- _DIRECTIONS_
The records below need to be set down again exactly; their images stay out.

- _INPUT_
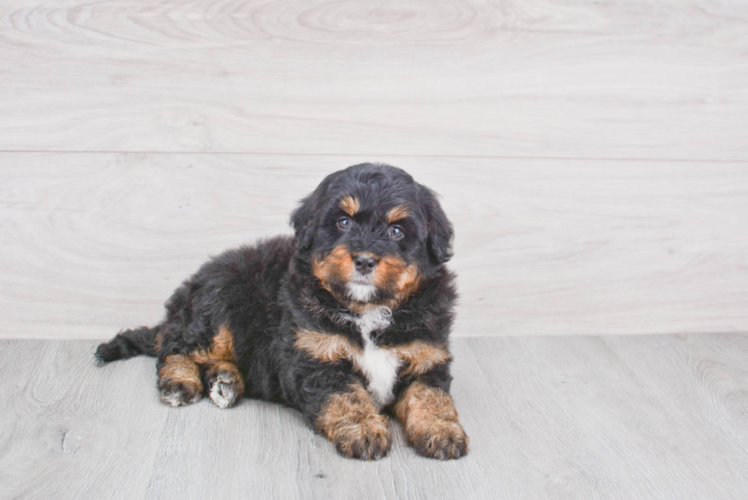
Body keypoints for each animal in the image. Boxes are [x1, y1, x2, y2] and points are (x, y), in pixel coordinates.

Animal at [95, 164, 468, 460]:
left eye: (396, 230)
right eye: (343, 222)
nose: (363, 260)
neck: (367, 310)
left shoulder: (426, 354)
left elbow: (430, 395)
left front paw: (443, 431)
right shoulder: (315, 359)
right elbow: (347, 396)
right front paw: (363, 430)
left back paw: (225, 380)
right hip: (218, 306)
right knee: (176, 348)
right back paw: (179, 381)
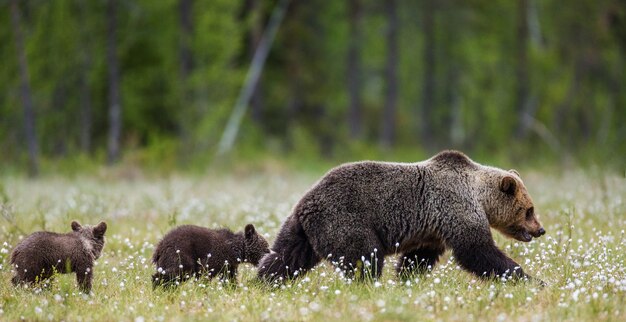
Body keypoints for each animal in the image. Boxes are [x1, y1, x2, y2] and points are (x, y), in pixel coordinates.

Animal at [256, 150, 544, 282]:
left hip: (300, 229)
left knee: (284, 257)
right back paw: (367, 284)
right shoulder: (455, 208)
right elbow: (477, 251)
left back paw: (263, 282)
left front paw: (406, 278)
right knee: (365, 257)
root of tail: (306, 202)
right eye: (529, 209)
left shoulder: (432, 229)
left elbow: (417, 257)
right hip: (344, 220)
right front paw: (530, 279)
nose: (540, 229)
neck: (479, 196)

- _OUTPUT OF THE TASK_
Body keypoints for each animal in the image. Boxes are [x1, y1, x2, y2] and points are (x, y), in pixel coordinates.

Animal at [95, 164, 468, 460]:
left eye: (396, 230)
right eye: (343, 222)
nose: (363, 260)
neck: (367, 310)
left shoulder: (426, 354)
left elbow: (430, 395)
left front paw: (443, 431)
right shoulder: (315, 359)
right elbow: (347, 396)
right front paw: (363, 430)
left back paw: (225, 380)
right hip: (218, 306)
right knee: (176, 348)
right back paw: (179, 381)
Body keypoints for each animal in the image. Boxes are [x1, y1, x2, y2] and points are (x, y), in pixel coordinates.

Animal at [256, 150, 544, 282]:
left hip: (300, 229)
left knee: (284, 257)
right back paw: (367, 284)
right shoulder: (455, 208)
right elbow: (477, 251)
left back paw: (263, 282)
left front paw: (406, 278)
right knee: (365, 257)
root of tail: (306, 202)
right eye: (529, 209)
left shoulder: (432, 229)
left elbow: (417, 257)
right hip: (344, 220)
right front paw: (530, 279)
nose: (540, 229)
neck: (479, 196)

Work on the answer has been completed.